Karya ulama Indonesia berbahasa Arab ter­sebar di berbagai belahan dunia. Contohnya adalah Asrarul Arifin Karya Hamzah Fanshuri (wafat 1590), kitab-kitab karangan Ahmad Khatib al-Minangkabawi (1860-1916), tulisan Syekh Mahfuz Termas (1868-1920), dan banyak lagi.

Mereka adalah ulama yang tinggal di daerah kosmopolitan, seperti Banda Aceh (Samudera Pasai), dan Haramayn (Makkah dan Madinah). Aceh merupakan daerah perdagangan.
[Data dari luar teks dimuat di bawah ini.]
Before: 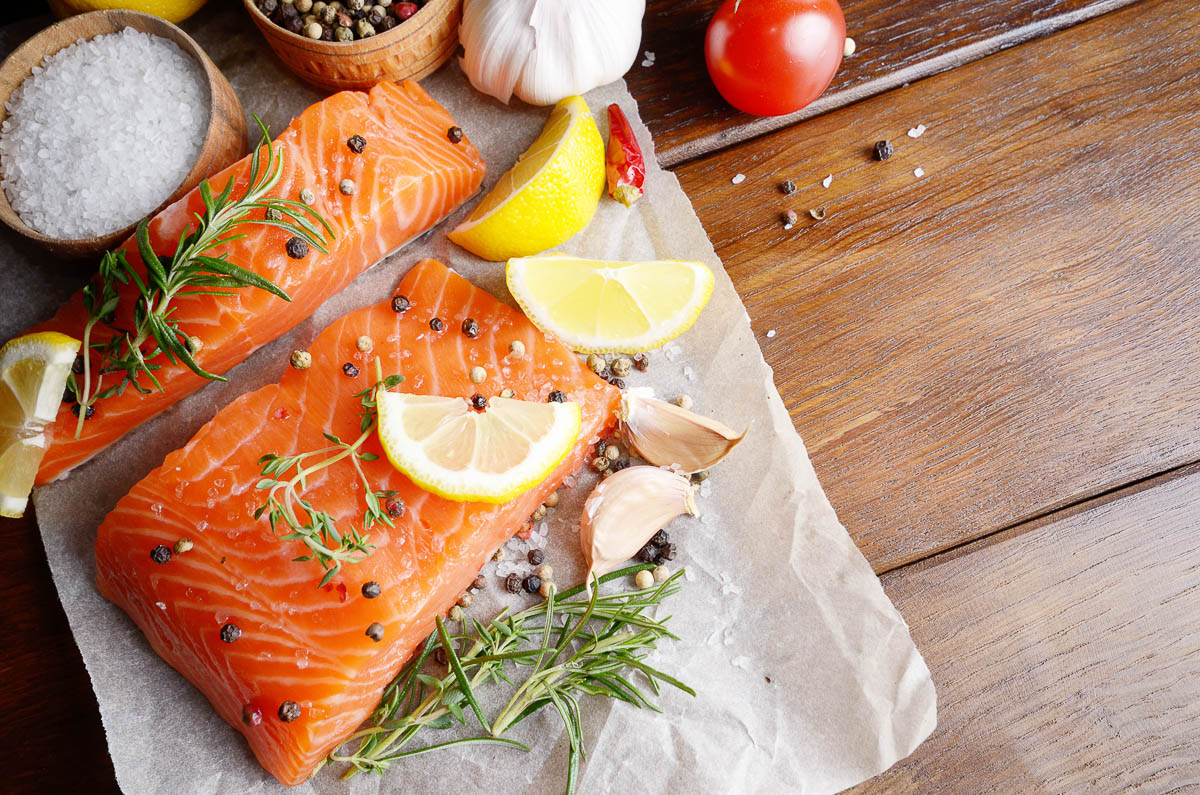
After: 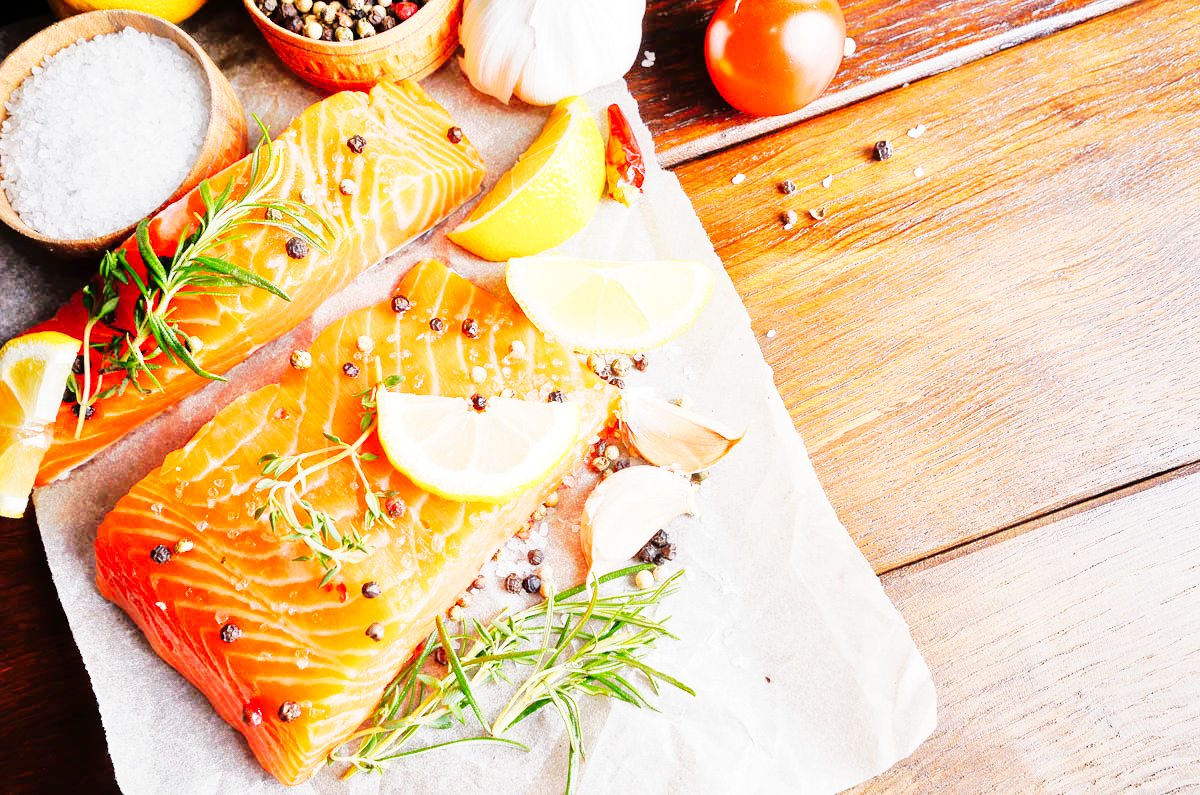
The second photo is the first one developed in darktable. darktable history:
tone curve: curves: ch0 [(0, 0) (0.003, 0.003) (0.011, 0.013) (0.025, 0.029) (0.044, 0.052) (0.069, 0.081) (0.1, 0.116) (0.136, 0.158) (0.177, 0.207) (0.224, 0.268) (0.277, 0.373) (0.335, 0.465) (0.399, 0.565) (0.468, 0.674) (0.543, 0.79) (0.623, 0.853) (0.709, 0.918) (0.801, 0.956) (0.898, 0.977) (1, 1)], preserve colors none
tone equalizer: -7 EV 0.161 EV, -6 EV 0.563 EV, -5 EV 1.13 EV, -4 EV 1.34 EV, -3 EV 1.16 EV, -2 EV 0.6 EV, -1 EV 0.15 EV, mask exposure compensation -0.506 EV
Masyarakat dari berbagai wilayah Timur Tengah berkumpul di sana untuk membeli hasil bumi Nusantara.

Sementara, Tanah Suci sejak zaman Nabi Ibrahim ribuan tahun sebelum Masehi sudah menjadi titik kumpul manusia dari berbagai belahan dunia. Selain berdagang, di sana mereka melaksanakan ibadah haji, menapaki jejak para nabi yang mendakwahkan keesaan Allah. Karena itu buku-buku karangan ulama kita yang berbahasa Arab dibaca masyarakat dunia. Gagasan mereka tersebar melampaui batas-batas Nusantara dan menginspirasi jutaan orang.
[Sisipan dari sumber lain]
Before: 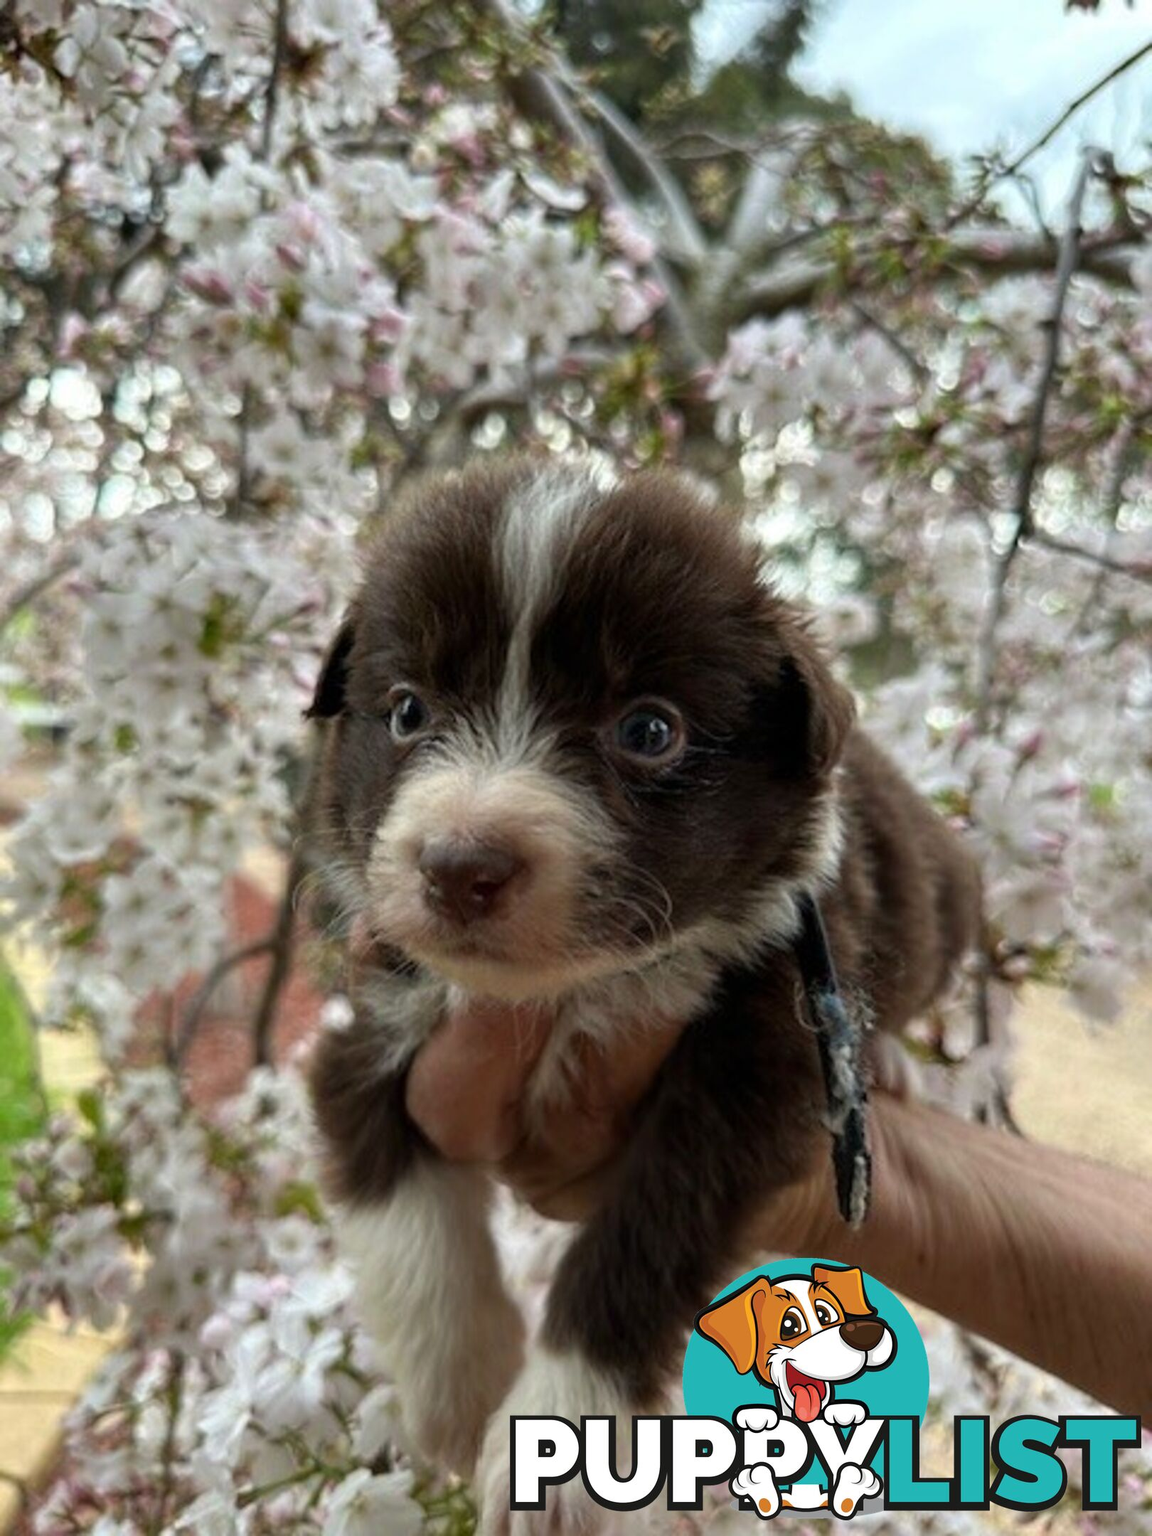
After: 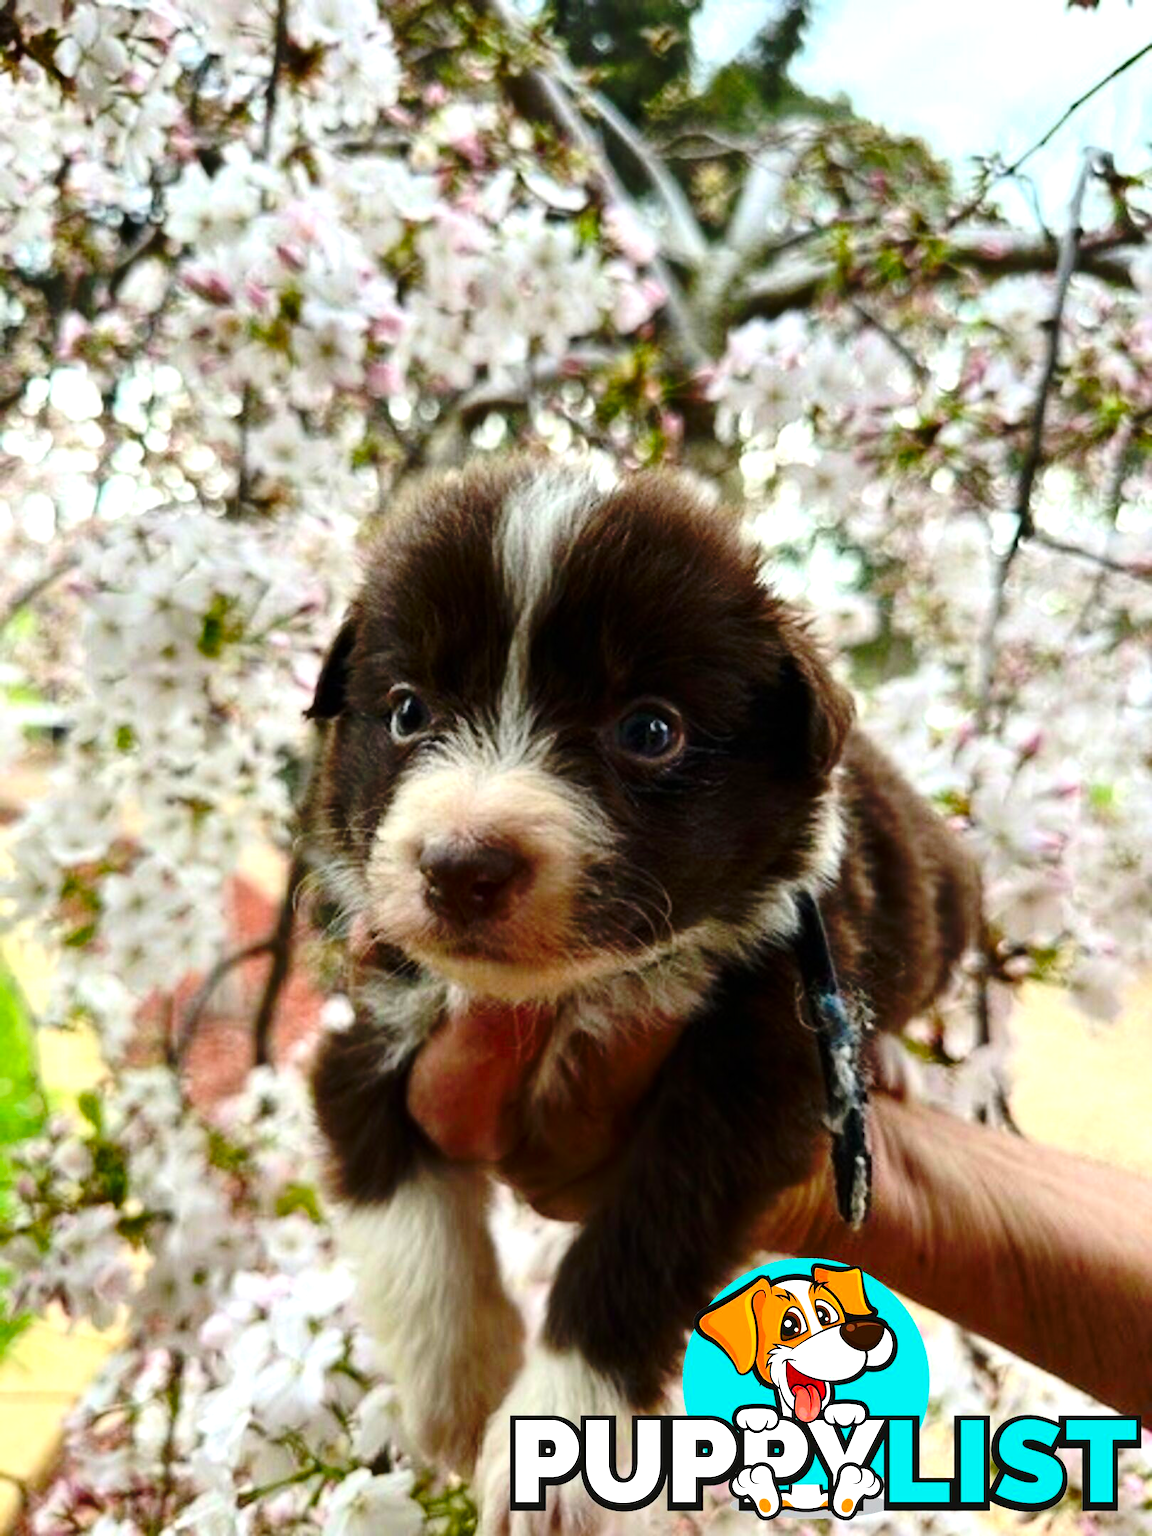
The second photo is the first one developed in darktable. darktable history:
exposure: black level correction 0, exposure 0.692 EV, compensate highlight preservation false
contrast brightness saturation: contrast 0.173, saturation 0.309
base curve: curves: ch0 [(0, 0) (0.073, 0.04) (0.157, 0.139) (0.492, 0.492) (0.758, 0.758) (1, 1)], preserve colors none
Namun, masa penjajahan Belanda telah mengubah kul­tur Muslim Nusantara yang semula berbaha­sa Arab menjadi Latin. Sejak itulah tradisi keilmuan Islam terpojokkan. Pesantren menjadi benteng yang mempertahankan kajian kitab-kitab berbahasa Arab. Kelak di kemudian hari kajian tadi dikembangkan lembaga pendidikan yang didirikan Ormas Islam, seperti Jami’at Khair, Sarekat Islam, Muhammadiyah, Nahdlatul Ulama, Persis, al-Washliyah, al-Ittihadiyah, dan lainnya.

Bahasa Alquran mempunyai 12,3 juta kosakata, lebih banyak dua kali lipat dibandingkan bahasa Inggris. Penggunaan bahasa ini meluas seiring dengan membesarnya pengaruh Islam pada abad ketujuh masehi.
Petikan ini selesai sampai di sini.